Many of the documents in the corpus are tagged with multiple labels; in this situation, a straightforward approach is to build a classifier for each label. Let's build a classifier to distinguish the most common topic in the corpus, "acq" (acqusitions). First, here's some code to build a dataset in preparation for classification using scikit-learn.

In [None]:
from sklearn.feature_extraction import DictVectorizer

def get_BOW(text):
    BOW = {}
    for word in text:
        BOW[word] = BOW.get(word,0) + 1
    return BOW

def prepare_reuters_data(topic,feature_extractor):
    feature_matrix = []
    classifications = []
    for file_id in reuters.fileids():
        feature_dict = feature_extractor(reuters.words(file_id))   
        feature_matrix.append(feature_dict)
        if topic in reuters.categories(file_id):
            classifications.append(topic)
        else:
            classifications.append("not " + topic)
     
    vectorizer = DictVectorizer()
    dataset = vectorizer.fit_transform(feature_matrix)
    return dataset,classifications

dataset,classifications = prepare_reuters_data("acq",get_BOW)

The above code builds a sparse bag of words feature representation (a Python dictionary) for each text in the corpus (which is pre-tokenized) and puts it in a list; a corresponding list of correct classifications is created at the same time. The scikit-learn DictVectorizer class converts Python dictionaries into the scipy sparse matrices which Scikit-learn uses; when working with a single datset, use the fit_transform method to perform the conversion. Next, let's prepare a Random Forest classifier to test...

In [None]:
from sklearn.ensemble import RandomForestClassifier

clf = RandomForestClassifier()


To start, we are using default settings for this classifier. Let's do 10-fold crossvalidation, and looking at the accuracy, recall, precision, and f1-score... (if you are using the latest version of scikit learn (0.18) you will get a depreciation warning when using cross_validation, since cross_validation is now included under feature_selection)

In [None]:
from sklearn import cross_validation 
from sklearn.metrics import accuracy_score, classification_report

def check_results(predictions, classifications):
    print "accuracy"
    print accuracy_score(classifications,predictions)
    print classification_report(classifications,predictions)

predictions = cross_validation.cross_val_predict(clf, dataset,classifications, cv=10)
check_results(predictions, classifications)

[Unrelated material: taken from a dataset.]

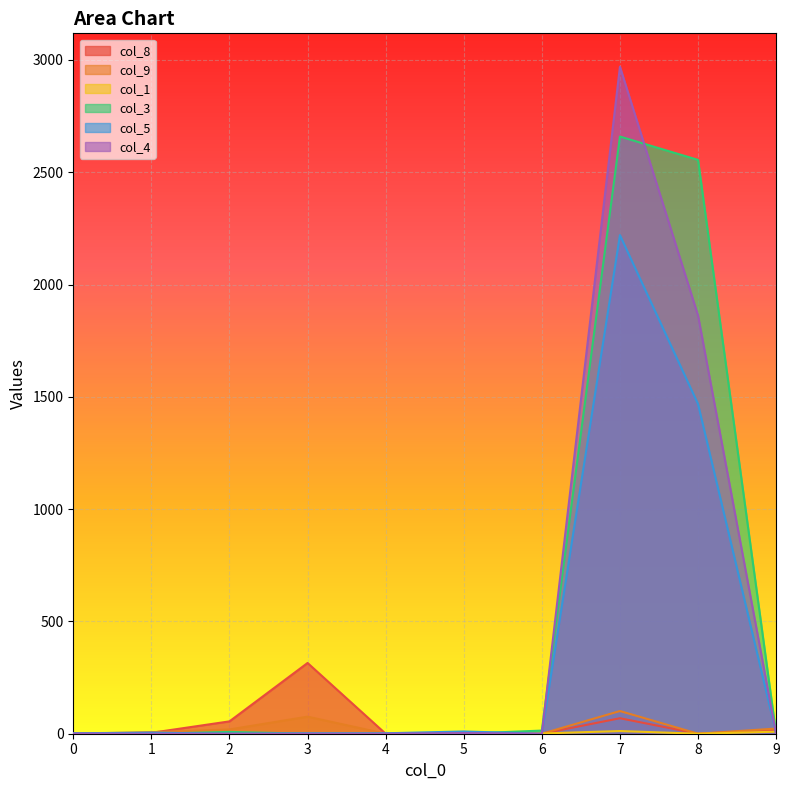

How many values in the col_9 series exceed 7?

4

In this case, the classifier is not obviously biased towards a particular task, so accuracy and f-score are nearly the same. The performance is quite high, indicating that it is a fairly easy classification task. Let's try to improve performance by removing stopwords and doing lowercasing.

In [None]:
from nltk.corpus import stopwords

stopwords = set(stopwords.words('english'))

def get_BOW_lowered_no_stopwords(text):
    BOW = {}
    for word in text:
        word = word.lower()
        if word not in stopwords:
            BOW[word] = BOW.get(word,0) + 1
    return BOW

dataset, classification = prepare_reuters_data("acq",get_BOW_lowered_no_stopwords)
predictions = cross_validation.cross_val_predict(clf, dataset,classifications, cv=10)
check_results(predictions, classifications)


The gain in performance was fairly modest.

The default number of decision trees (n_estimators) used in the model is only 10, which is fairly low: lets see if we can find a better number...

In [None]:
n_to_test = [5,50,100,150,300]
clfs = [RandomForestClassifier(n_estimators=n) for n in n_to_test]
for clf in clfs:
    predictions = cross_validation.cross_val_predict(clf, dataset,classifications, cv=10)
    check_results(predictions, classifications)


Yup, more subclassifiers improved things, though at the cost of speed. Feel free to play around more with this or another classifier to see if you can do better.